WHAT TO PRODUCE: Format every line of text in the material below as a numbered list, skipping blank lines and omitting the picture markers.

DATA FOR PROCESSING:
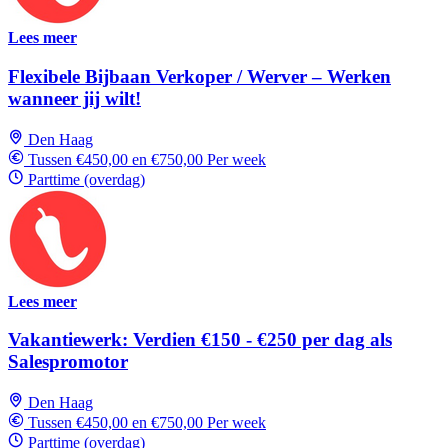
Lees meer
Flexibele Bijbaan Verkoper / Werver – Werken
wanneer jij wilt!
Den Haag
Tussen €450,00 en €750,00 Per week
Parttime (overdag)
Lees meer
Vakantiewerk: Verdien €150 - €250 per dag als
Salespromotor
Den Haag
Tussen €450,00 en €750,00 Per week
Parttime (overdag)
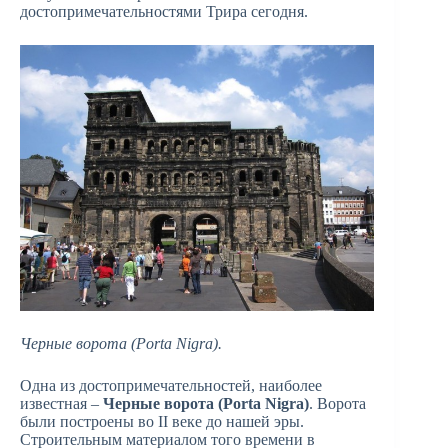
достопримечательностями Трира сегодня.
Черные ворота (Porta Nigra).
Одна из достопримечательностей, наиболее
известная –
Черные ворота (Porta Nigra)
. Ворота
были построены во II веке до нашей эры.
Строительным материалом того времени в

SOLUTION BELOW:
1. Lees meer
2. Flexibele Bijbaan Verkoper / Werver – Werken
3. wanneer jij wilt!
4. Den Haag
5. Tussen €450,00 en €750,00 Per week
6. Parttime (overdag)
7. Lees meer
8. Vakantiewerk: Verdien €150 - €250 per dag als
9. Salespromotor
10. Den Haag
11. Tussen €450,00 en €750,00 Per week
12. Parttime (overdag)
13. достопримечательностями Трира сегодня.
14. Черные ворота (Porta Nigra).
15. Одна из достопримечательностей, наиболее
16. известная –
17. Черные ворота (Porta Nigra)
18. . Ворота
19. были построены во II веке до нашей эры.
20. Строительным материалом того времени в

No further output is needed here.